C’è un sacco di gente che mi piacerebbe identificare ma non sono in grado.
Inizio a postare qui qualche screenshot, per vedere se @A_N o qualcun altro può aiutarmi in questa impresa. Tutte le immagini che seguono sono tratte dal secondo blocco di filmati.
Nei due fermo immagine qua sopra il regista che è venuto a fare delle riprese per realizzare un lavoro per conto dei programmi sperimentali della RAI (mi ha fatto sorridere che al termine dell’intervista chiede a Grifi se può fermarsi con loro a fumarsi uno spinello.

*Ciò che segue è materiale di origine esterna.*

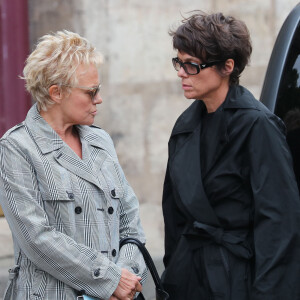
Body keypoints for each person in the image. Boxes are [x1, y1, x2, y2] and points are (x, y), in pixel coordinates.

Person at [161, 11, 300, 299]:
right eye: (179, 62)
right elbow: (174, 215)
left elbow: (278, 223)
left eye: (192, 66)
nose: (181, 73)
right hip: (188, 278)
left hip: (241, 280)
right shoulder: (184, 127)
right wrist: (172, 277)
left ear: (227, 66)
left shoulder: (258, 126)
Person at [0, 30, 146, 300]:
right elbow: (36, 239)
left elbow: (131, 224)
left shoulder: (100, 140)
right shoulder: (17, 147)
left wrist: (127, 277)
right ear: (56, 92)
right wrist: (110, 280)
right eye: (91, 92)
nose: (98, 99)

Non tanto la richiesta ma il modo in cui la fa mi ha colpito).
Qui invece un collaboratore di Grifi che trovo particolarmente fastidioso, sembra quasi che non gli interessasse veramente ascoltare il messaggio che avevano da comunicare gli intervistati, cercava di mettergli in bocca quello che voleva lui e se non ci riusciva li abbandonava sul posto senza troppi complimenti ed andava a cercare un altro a cui fare domande.
Altro collaboratore per le interviste. Lui invece mi è piaciuto molto, aveva un modo di fare piuttosto empatico e benevolente, suscita simpatia e mette la gente a suo agio, anche talvolta con un sapiente utilizzo dell’umorismo.